Já Michael Bustamante, professor de História da Universidade Internacional da Flórida, nos Estados Unidos da América, e especialista em Cuba, entrevistado pelo PÚBLICO, deu mostras de acreditar que não haverá mudanças “pelo menos não imediatamente e também não no curto prazo”. Raúl Castro irá continuar à frente dos destinos do Partido Comunista Cubano até 2021, pelo menos, não saindo, por isso, completamente de cena.

As primeiras declarações de Miguel Díaz-Canel após ter sido empossado apontam para uma linha de continuidade: “Assumo esta responsabilidade com a convicção de que todos nós, revolucionários cubanos, seremos fiéis ao legado do líder histórico Fidel Castro, e também ao exemplo, valor e ensinamentos de Raúl Castro”, proferiu, em declarações recolhidas pelo Público.

As origens de Miguel Díaz-Canel

O novo líder da ilha nasceu no norte, em Placetas, na província de Villa Clara.
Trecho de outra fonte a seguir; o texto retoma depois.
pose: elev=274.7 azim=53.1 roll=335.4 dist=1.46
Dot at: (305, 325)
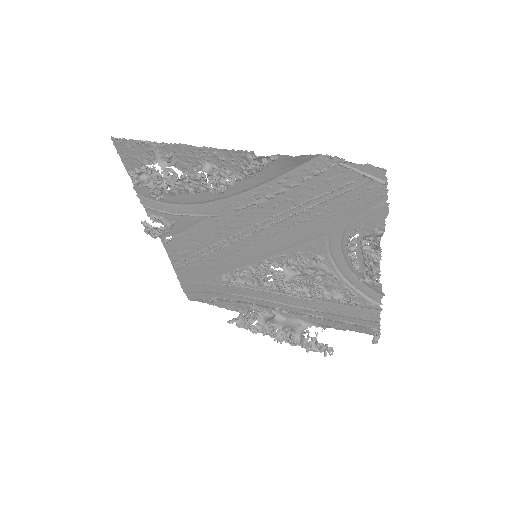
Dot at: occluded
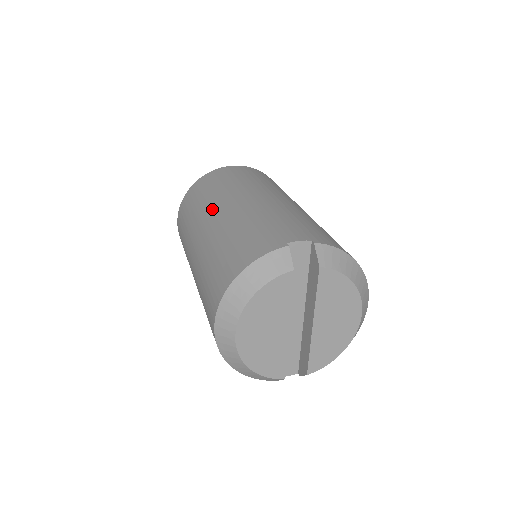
Formou-se em engenharia eletrotécnica em 1982. Cumpriu o serviço militar obrigatório e após terminar o curso alistou-se nas Forças Armadas Revolucionárias, tendo estado em missão na Nicarágua. Trabalhou como professor na Universidade Marta Abreu de Las Villas.
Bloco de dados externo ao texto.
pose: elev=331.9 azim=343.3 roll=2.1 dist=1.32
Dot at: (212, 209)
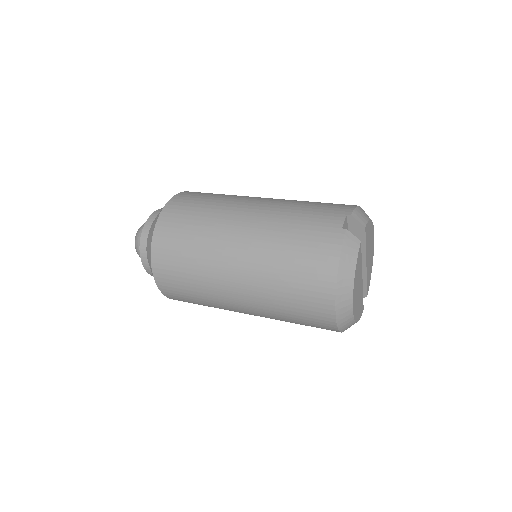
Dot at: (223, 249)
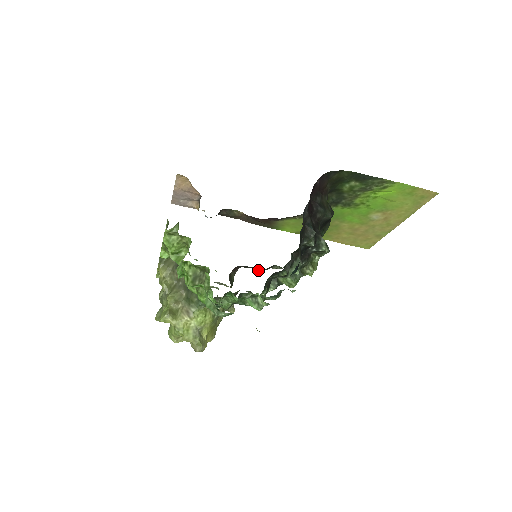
No seio do Partido Comunista foi subindo degraus progressivamente desde a sua inscrição na União dos Jovens Comunistas em 1987. Entre 1994 e 2003 foi primeiro-secretário do Partido Comunista em Santa Clara, na sua Villa Clara natal, cargo semelhante ao de governador que desempenhou igualmente na província de Holguín, de onde são naturais os irmãos Fidel e Raúl Castro, entre 2003 e 2009, ano em que foi nomeado ministro do Ensino Superior.

Três anos mais tarde foi escolhido para ser vice-presidente do Conselho de Ministros e em 2013 foi nomeado vice-presidente do Conselho de Estado.

Em abril herdou um país que se encontra economicamente estagnado e a depender das exportações. A sua aliada Venezuela encontra-se imersa numa profunda crise e, por outro lado, assiste-se a um recrudescimento da tensão na relação de Cuba com os Estados Unidos da América após a chegada de Donald Trump.

O homem que em 2003, com 43 anos, se tornou no membro mais jovem de sempre a ter assento do Politburo cubano é fã dos Beatles, frequentemente apelidado de «Richard Gere cubano» em virtude dos seus cabelos grisalhos. É tido como uma pessoa acessível. Todavia, conhece-se pouco acerca das suas ideias. Isto porque Miguel Díaz-Canel preza pela discrição, sendo pouco dado ao contacto com os media.

Chegou à presidência sem o suporte do sufrágio popular, numa transição com o apoio de Raúl Castro. É algo desconhecido para a população mas, o facto de pertencer a uma geração diferente e de usar calças de ganga (em vez do uniforme militar), aproxima-o dos restantes civis. Só com o tempo se perceberá se, através da sua atuação enquanto líder do Estado cubano, Miguel Díaz-Canel conseguirá trazer mudanças para a ilha e para os seus habitantes.